Как над ним, Бесковитым, смеялись, когда он двинулся в президенты! У одних слезы на глазах, других понос прошиб. Результат? Вся Россия услышала его имя, увидела его личность. Нравится не нравится, слушала, и миллионы на его призыв откликнулись. Кричать нехорошо, тыкать в собеседника пальцем некультурно! Сашка Яковлев! Мало того, что однофамильцев у него миллион, так он еще не кричит, пальцем не тыкает, главное, ничего не обещает. Где Яковлев?! Ась?! Он по улице идет, хоть кто обернется? А наверху человек был. Интеллект у него, мысли, понимаете ли! Так ни того ни другого не видишь, в руки не возьмешь, подать себя человек не умеет и, опять же, главное, не обещает ничего.

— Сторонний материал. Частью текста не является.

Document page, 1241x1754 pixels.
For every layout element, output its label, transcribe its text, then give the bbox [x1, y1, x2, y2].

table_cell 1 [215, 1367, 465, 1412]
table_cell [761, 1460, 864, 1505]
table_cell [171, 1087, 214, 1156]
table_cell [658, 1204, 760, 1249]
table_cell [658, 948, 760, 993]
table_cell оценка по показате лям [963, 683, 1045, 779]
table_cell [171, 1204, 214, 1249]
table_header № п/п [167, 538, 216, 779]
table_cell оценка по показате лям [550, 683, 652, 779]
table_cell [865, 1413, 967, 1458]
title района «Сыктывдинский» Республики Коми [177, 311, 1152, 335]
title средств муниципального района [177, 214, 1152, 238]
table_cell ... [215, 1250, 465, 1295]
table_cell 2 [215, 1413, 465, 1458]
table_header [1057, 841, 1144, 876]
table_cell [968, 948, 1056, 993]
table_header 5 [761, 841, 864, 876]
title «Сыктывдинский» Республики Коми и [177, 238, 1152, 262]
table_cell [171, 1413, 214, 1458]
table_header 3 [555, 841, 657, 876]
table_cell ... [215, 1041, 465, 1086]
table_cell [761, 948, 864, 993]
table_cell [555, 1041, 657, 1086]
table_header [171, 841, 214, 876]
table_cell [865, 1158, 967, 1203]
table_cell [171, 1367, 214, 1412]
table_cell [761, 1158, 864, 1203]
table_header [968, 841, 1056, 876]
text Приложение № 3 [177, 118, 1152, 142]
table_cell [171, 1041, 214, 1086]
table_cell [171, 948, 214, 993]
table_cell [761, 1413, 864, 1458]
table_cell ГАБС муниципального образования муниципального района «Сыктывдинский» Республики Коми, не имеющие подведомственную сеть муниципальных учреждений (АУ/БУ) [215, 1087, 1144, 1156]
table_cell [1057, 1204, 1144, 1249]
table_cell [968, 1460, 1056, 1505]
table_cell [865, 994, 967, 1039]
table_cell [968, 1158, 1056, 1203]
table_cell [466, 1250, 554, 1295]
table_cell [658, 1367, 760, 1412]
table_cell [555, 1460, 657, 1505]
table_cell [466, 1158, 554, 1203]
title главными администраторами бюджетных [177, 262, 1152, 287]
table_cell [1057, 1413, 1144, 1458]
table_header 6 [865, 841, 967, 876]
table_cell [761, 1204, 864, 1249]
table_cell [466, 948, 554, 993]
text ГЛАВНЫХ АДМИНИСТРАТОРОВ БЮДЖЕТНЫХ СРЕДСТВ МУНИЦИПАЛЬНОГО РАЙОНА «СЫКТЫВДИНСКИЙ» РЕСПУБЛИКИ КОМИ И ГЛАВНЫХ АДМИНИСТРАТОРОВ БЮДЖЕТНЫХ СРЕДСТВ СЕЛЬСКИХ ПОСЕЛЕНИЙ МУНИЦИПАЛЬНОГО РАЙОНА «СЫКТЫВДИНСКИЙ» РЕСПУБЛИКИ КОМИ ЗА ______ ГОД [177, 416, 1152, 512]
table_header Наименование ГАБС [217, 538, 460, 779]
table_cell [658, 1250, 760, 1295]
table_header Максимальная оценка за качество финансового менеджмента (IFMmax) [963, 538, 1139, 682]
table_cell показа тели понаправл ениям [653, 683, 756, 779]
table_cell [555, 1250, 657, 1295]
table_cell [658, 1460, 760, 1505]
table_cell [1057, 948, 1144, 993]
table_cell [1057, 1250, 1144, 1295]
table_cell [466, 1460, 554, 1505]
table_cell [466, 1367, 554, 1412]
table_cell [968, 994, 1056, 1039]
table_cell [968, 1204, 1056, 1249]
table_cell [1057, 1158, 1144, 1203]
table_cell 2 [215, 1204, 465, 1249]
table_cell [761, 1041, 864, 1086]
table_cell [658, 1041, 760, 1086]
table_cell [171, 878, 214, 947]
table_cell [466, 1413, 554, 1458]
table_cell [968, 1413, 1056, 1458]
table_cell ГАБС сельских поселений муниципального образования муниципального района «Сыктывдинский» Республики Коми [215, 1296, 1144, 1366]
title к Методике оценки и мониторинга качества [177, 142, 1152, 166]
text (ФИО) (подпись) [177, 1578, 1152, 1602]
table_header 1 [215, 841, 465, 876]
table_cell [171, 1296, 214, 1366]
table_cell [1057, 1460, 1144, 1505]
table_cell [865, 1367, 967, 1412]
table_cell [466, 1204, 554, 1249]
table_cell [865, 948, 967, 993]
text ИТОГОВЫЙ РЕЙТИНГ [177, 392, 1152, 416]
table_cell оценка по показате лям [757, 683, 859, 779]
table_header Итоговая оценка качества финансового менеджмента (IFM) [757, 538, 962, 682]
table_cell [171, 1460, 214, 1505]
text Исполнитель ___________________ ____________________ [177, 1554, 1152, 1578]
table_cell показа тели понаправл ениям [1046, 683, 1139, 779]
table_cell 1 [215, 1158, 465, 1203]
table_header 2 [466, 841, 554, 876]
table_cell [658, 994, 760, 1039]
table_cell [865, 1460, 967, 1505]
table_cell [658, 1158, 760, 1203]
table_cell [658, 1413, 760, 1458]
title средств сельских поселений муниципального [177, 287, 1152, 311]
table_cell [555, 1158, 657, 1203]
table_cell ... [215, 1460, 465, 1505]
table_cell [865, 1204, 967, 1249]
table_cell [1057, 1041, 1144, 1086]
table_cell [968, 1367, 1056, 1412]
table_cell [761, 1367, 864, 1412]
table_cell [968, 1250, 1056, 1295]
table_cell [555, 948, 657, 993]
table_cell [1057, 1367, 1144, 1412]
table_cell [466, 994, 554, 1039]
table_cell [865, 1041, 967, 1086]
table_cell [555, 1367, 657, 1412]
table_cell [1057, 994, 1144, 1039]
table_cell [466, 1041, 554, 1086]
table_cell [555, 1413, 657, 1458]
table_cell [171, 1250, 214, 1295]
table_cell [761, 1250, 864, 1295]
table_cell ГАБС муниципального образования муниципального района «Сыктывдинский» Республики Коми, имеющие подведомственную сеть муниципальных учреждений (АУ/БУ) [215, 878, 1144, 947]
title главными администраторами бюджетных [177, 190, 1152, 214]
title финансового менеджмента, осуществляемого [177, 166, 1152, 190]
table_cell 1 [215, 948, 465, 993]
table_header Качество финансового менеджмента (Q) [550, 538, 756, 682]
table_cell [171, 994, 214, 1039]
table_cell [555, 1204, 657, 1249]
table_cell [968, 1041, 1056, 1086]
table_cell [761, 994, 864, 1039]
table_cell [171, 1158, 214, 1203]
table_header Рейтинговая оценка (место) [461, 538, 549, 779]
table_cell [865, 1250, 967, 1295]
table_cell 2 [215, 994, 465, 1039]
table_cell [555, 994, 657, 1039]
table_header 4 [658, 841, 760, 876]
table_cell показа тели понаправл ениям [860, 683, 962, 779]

Когда Вульфович еще сопливым Сенькой звался, уже соображал: за посул от человека чего хочешь получить можно. Только посул должен быть не простой, даже не большой, а огромадный, о котором каждый неимущий и мечтает. “Посулом сыт не будешь”. То не мудрость людская, а глупость несусветная. Вот реальным куском, какой бы тот ни был, действительно сыт не будешь, потому как аппетит приходит во время еды. Сашка Пушкин верно подметил и про старуху написал, которая получила корыто, до царева престола добралась и голодной осталась. Давать ничего не следует, трудно и крайне опасно, всегда недодашь, жлобом и обманщиком слыть станешь. Требуется лишь обещать. Вон борзые по кругу, роняя голодную слюну, как сумасшедшие за железкой несутся, смотреть любо-дорого, и догнать не могут, а азарт, подыхают от счастья. Главное, чтобы посул был точный, голос у сулящего громкий, уверенный. О чем российский мужик мечтает? Чтобы стакан был всегда полный, чтобы его, мужика, всегда великим называли, боялись и слушались. Значит, как? Держава – от края до края, шестой части нам мало, мы броню на всех перекрестках расставим, знай наших! Ну а водка, смешное дело, от пуза – хошь стакан, хошь корыто. Встань, человече, под мое знамя – и все твое!
Нет, что ни говори, а Буревестник людей понимал. Перво-наперво фамилия не годилась. Ульянов! Так хуже сыщется разве что Иванов. Ленин! Ни предков, ни корней, ничего, а звучит! Устали? Голодные? Желаете мира и землю? Пожалте! Он же не собирался, да и не мог ничего дать. Но громко пообещал и руку поднял! А чего дал? Возможность брату зарезать брата, сыну расстрелять отца, сестренок понасиловать, матушке с голоду помереть. Ну, земля, само собой, власть, а власть кто же с сотворения мира отдавал? Значит, посулил, кругом обманул, кровью залил, шкурку до костей ободрал! И чего? Прокляли? В мраморе положили, караулят, лишь взглянуть позволяют, и правнуки распятых в очереди стоят и стоять будут, потому как посул он двинул великий. Кто был ничем, тот станет всем! А пролетарии всех стран, объединяйтесь! А кого, окромя неимущих, объединить возможно? Имущий, умный трудяга, каждый сам по себе, да и забот у каждого уйма. Только вспахал, сеять подоспело, окучивать, убирать, – с ума сойти, присесть некогда, а не то что на митинг собраться. Всех нот не переиграешь, формул не напридумаешь, жизни не хватит, она короткая. А неимущий последние порты подхватил и вперед, под знамена, где всего-то обещают дать.